Be aggressive. I just got done traveling for work for four months, and fell off a lot of radars. What I've been doing to ease back into a social life is seeking out a lot of one-on-one "dates". Contact people and say "hey it's been too long, let's catch up." Make them know that it's not just a social circle, it's the individual people, and they're not just "b-list" friends. Slowly but surely I'm back to getting invites.
posted by politikitty at 10:25 AM on January 25, 2009


I don't think most people are very good about keeping contact. So katillathehun nailed your problem. I've also found that people upset by other people not calling are either (a) being objectionable or (b) using their friends for an ego boost.
posted by jeffburdges at 10:28 AM on January 25, 2009 [1 favorite]


Find some new friends?

I call mine based on whatever activity I'm doing. There are some that I'd never want to be around with at an art show or at a walk in the woods. There are some that I know will race to the front of the pit at a rock show with me. There are some that are totally depressed and would suck to drink with - get it?

So... I guess focus on what you want to do, call someone and if they decline go anyway - it's a lot better than waiting by the phone and developing neuroses. Plus, you are your own best friend. Sounds cliche but it means you'll never be alone (in a sense) and you can always have fun.
posted by HolyWood at 11:16 AM on January 25, 2009


Response by poster: I get things going myself. If I didn't there would be nobody around and I wouldn't have a problem. ;) It seems like the description pseudostrabismus posted pretty much describes me. I think I really don't want to seem too clingy by calling or emailing often. I don't want to go from welcomed into the realm of tolerated because "we have to invite him." I'll crank things up a little more and see what happens. It's nice to know there are others in the same situation.
posted by @homer at 1:54 PM on January 25, 2009


I think part of your problem may be that you're trying to establish and define your connection to a group (or groups) of people, instead of establishing connections with individuals. Thing is, there really isn't any such thing as a group, at least not in the sense of it being some entity you can actually have a relationship with.

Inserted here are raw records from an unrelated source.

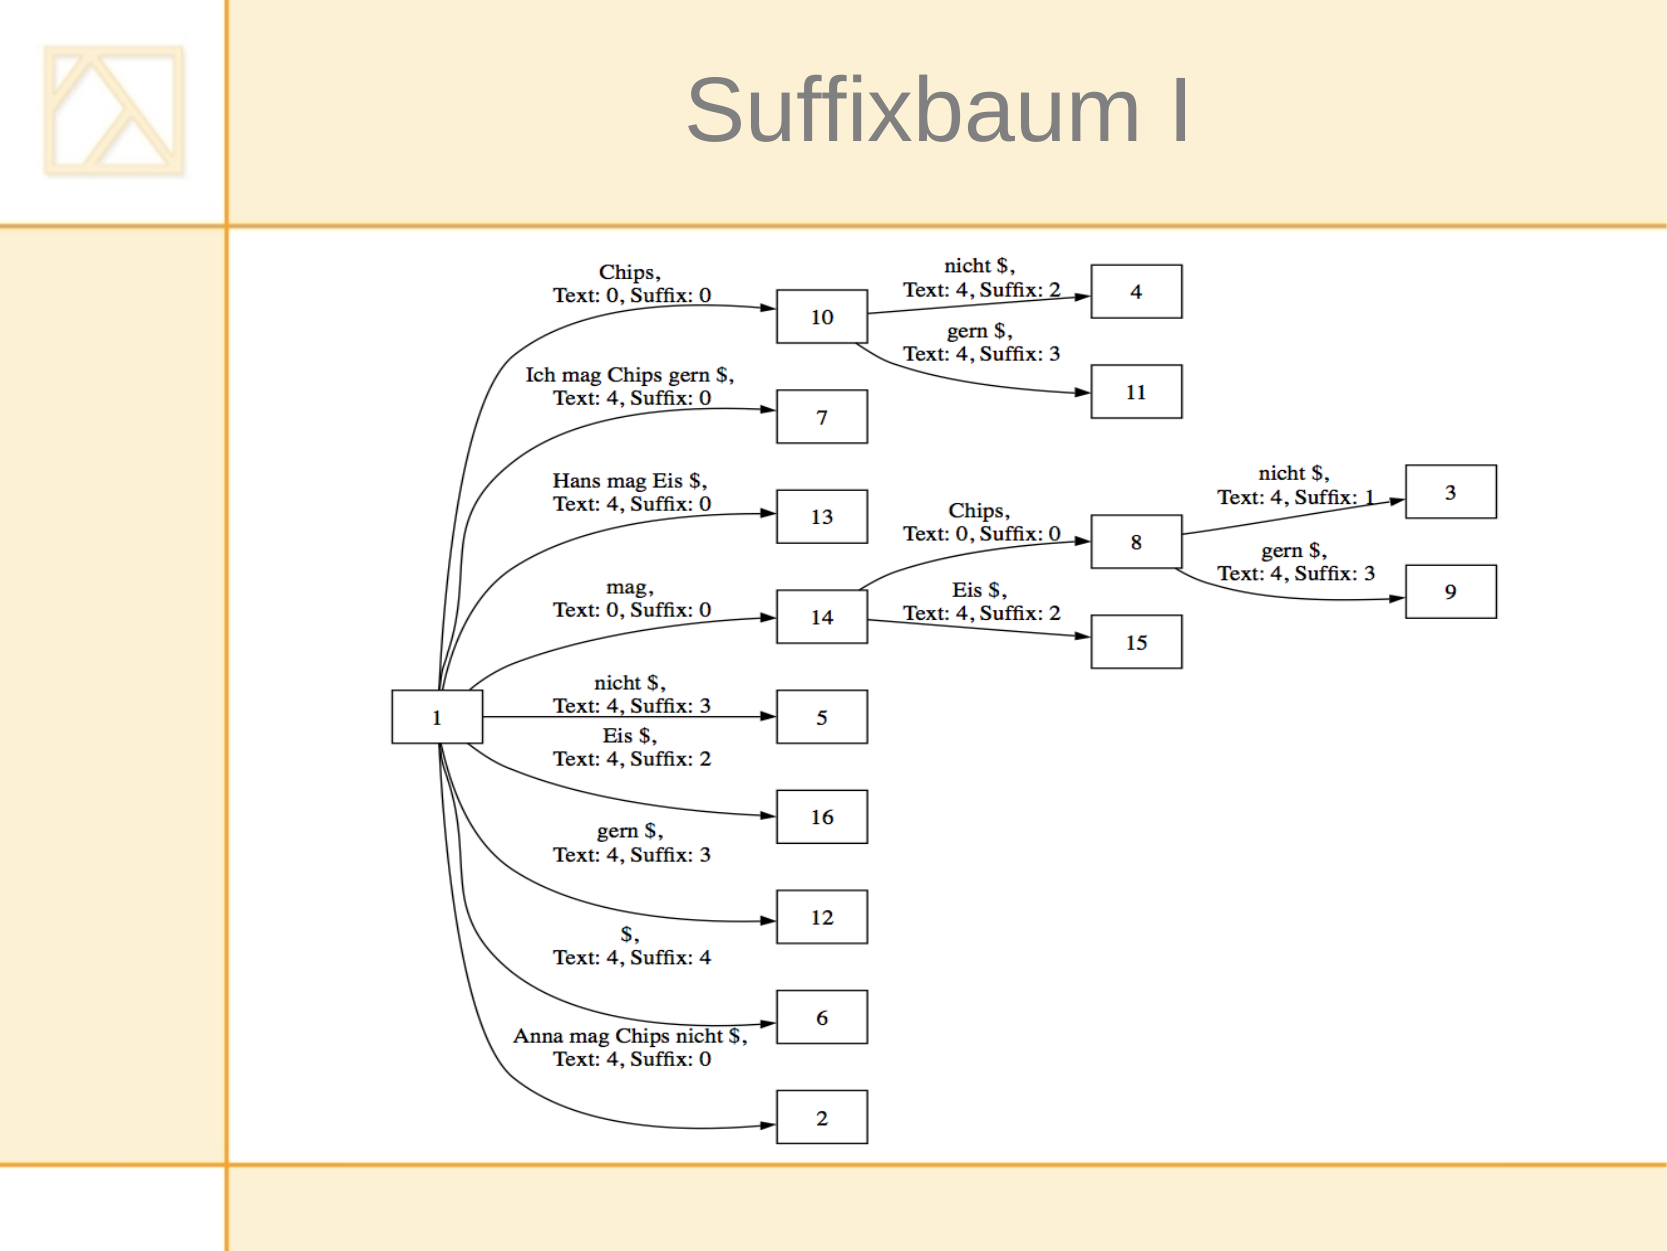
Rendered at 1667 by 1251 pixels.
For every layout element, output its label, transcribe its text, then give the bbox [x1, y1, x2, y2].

title Suffixbaum I [268, 0, 1611, 238]
picture [0, 0, 1667, 1251]
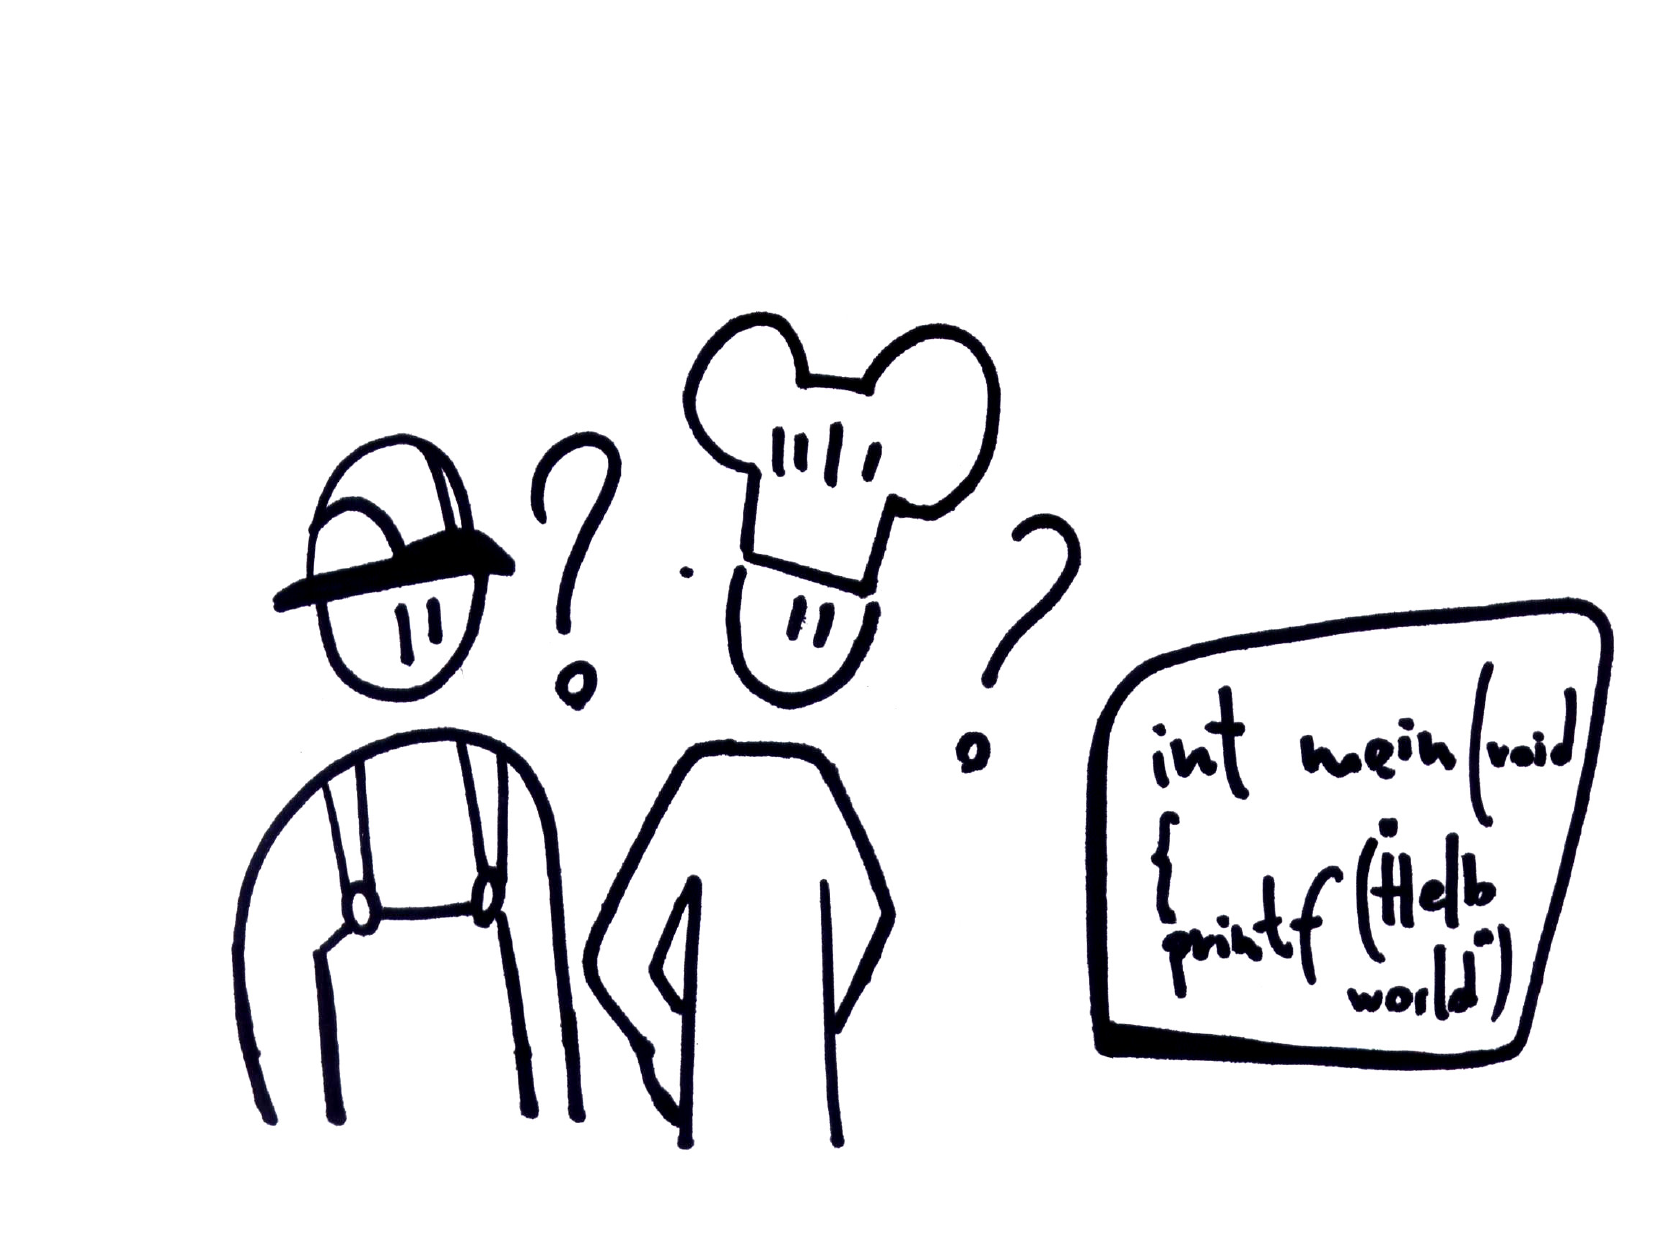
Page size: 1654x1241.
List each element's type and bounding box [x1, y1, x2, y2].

People who feel like outsiders often anthropomorphize groups in this way. I've been there -- I've done it myself! From the outside, you can't see that the group actually consists of a conglomeration of individual relationships, because you're not a part of any of them. The group is a fictional entity.

You'll never be important or interesting enough to a group for the group to call you for events and activities, because a group, being fictional, has no priorities or interests, nor can it pick up the phone or send an email. Only individuals in the group can, and you have to be interesting or important enough to one of them for them to go out of their way to get in touch. Groups can't "forget a member", because groups have no minds or memories. Only individual persons do.

Like previous posters have mentioned, making contact yourself is a big help, but please don't think of yourself as connecting with a group -- be genuinely interested in the individuals you're contacting, and don't see them as mere conduits to get to be part of the group. Otherwise, they will definitely sense it, and noone likes to feel used in that way.

It can get even worse when someone so strongly believes in the fictional entity of the group that they come to depend on the group to help them out when they're in a jam, and then, whoops! Turns out you can only actually depend on individuals, and you better have cultivated a relationship with them personally if you ever need their help.
posted by slappy_pinchbottom at 6:47 AM on January 26, 2009 [2 favorites]


Response by poster: I definitely see my friends as individuals and still have the same experience of being forgotten after the facetime ends. I shouldn't have stressed the group aspect as much as I did. Sorry about that.